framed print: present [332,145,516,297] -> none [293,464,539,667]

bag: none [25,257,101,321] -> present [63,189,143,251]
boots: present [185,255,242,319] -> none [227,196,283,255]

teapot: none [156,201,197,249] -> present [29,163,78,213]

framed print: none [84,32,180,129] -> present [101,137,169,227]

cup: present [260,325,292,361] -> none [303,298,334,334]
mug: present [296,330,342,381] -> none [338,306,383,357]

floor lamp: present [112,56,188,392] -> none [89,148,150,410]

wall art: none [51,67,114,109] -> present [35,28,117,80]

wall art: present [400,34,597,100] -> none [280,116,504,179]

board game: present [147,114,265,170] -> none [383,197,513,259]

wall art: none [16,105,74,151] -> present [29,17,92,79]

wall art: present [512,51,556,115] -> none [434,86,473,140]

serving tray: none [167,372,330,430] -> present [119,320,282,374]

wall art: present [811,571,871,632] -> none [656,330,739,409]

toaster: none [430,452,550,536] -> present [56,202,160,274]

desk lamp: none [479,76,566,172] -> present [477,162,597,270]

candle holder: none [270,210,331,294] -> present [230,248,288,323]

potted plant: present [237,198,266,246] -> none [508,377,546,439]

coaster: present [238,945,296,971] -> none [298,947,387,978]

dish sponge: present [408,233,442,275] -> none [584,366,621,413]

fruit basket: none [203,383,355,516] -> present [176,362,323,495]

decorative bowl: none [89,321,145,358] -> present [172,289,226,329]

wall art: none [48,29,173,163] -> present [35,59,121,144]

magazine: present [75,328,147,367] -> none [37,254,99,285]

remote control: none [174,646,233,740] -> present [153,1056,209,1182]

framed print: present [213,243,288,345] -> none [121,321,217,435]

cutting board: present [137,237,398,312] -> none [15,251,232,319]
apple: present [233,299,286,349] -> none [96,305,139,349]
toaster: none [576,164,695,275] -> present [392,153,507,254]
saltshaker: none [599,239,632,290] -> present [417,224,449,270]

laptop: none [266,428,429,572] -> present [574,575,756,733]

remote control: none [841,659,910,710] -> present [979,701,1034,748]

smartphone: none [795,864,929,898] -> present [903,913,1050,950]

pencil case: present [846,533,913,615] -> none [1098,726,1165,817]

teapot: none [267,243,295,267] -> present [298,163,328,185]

________________

• [What the task asks] Among the entries above, the lines between the ones containing "coaster: present [238,945,296,971]" and "decorative bowl: none", inclusive, are to be transcribed exactly. No other line is to be given.

• [Response area]
coaster: present [238,945,296,971] -> none [298,947,387,978]

dish sponge: present [408,233,442,275] -> none [584,366,621,413]

fruit basket: none [203,383,355,516] -> present [176,362,323,495]

decorative bowl: none [89,321,145,358] -> present [172,289,226,329]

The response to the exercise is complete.